[Data entries]
+++++
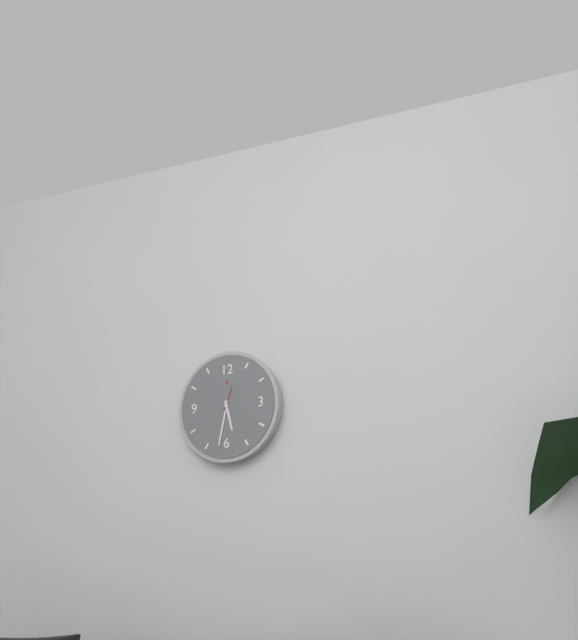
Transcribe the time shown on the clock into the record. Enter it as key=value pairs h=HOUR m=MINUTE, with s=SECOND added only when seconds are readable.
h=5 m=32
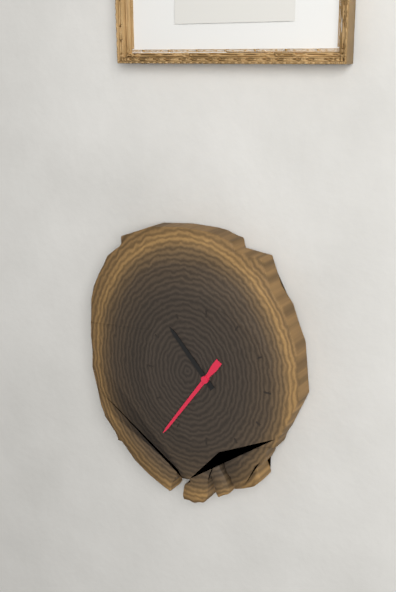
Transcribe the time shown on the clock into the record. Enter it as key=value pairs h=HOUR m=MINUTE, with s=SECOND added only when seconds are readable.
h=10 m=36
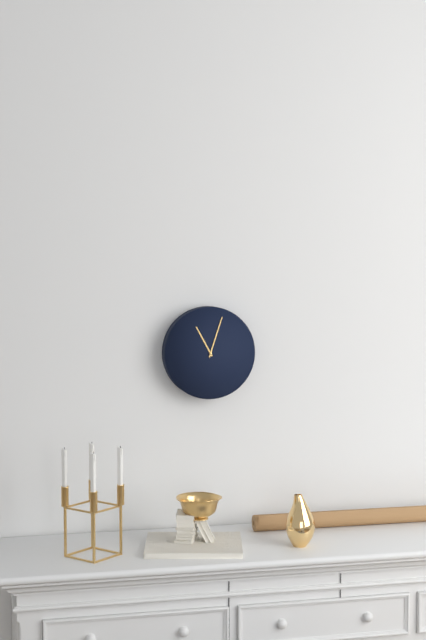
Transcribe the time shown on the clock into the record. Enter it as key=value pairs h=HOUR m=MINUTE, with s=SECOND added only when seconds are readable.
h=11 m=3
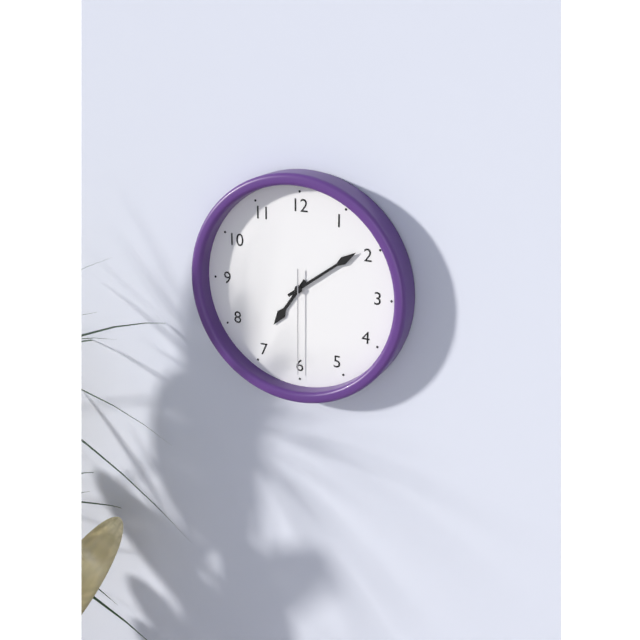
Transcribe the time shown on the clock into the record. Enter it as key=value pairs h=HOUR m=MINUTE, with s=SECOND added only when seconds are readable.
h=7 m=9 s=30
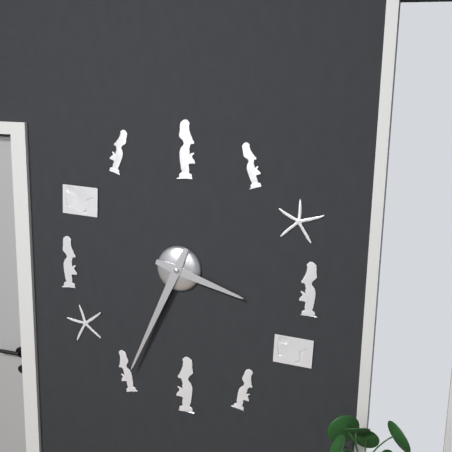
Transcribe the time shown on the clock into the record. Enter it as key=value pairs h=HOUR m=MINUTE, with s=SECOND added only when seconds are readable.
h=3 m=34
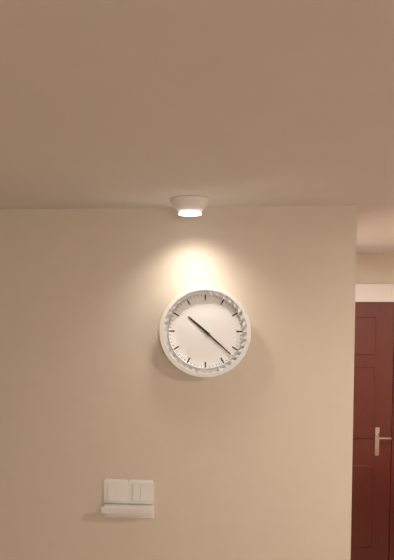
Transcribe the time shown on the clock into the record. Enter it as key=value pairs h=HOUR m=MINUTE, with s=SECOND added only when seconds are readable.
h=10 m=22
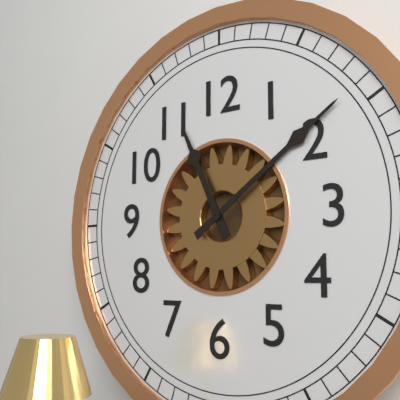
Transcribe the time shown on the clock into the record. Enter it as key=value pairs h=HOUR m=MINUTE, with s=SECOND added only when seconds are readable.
+++++
Copy every entry above word for word, leaving out the pictures.

SOLUTION FOR THIS EXERCISE
Transcribe the time shown on the clock into the record. Enter it as key=value pairs h=HOUR m=MINUTE, with s=SECOND added only when seconds are readable.
h=5 m=32
Transcribe the time shown on the clock into the record. Enter it as key=value pairs h=HOUR m=MINUTE, with s=SECOND added only when seconds are readable.
h=10 m=36
Transcribe the time shown on the clock into the record. Enter it as key=value pairs h=HOUR m=MINUTE, with s=SECOND added only when seconds are readable.
h=11 m=3
Transcribe the time shown on the clock into the record. Enter it as key=value pairs h=HOUR m=MINUTE, with s=SECOND added only when seconds are readable.
h=7 m=9 s=30
Transcribe the time shown on the clock into the record. Enter it as key=value pairs h=HOUR m=MINUTE, with s=SECOND added only when seconds are readable.
h=3 m=34
Transcribe the time shown on the clock into the record. Enter it as key=value pairs h=HOUR m=MINUTE, with s=SECOND added only when seconds are readable.
h=10 m=22
Transcribe the time shown on the clock into the record. Enter it as key=value pairs h=HOUR m=MINUTE, with s=SECOND added only when seconds are readable.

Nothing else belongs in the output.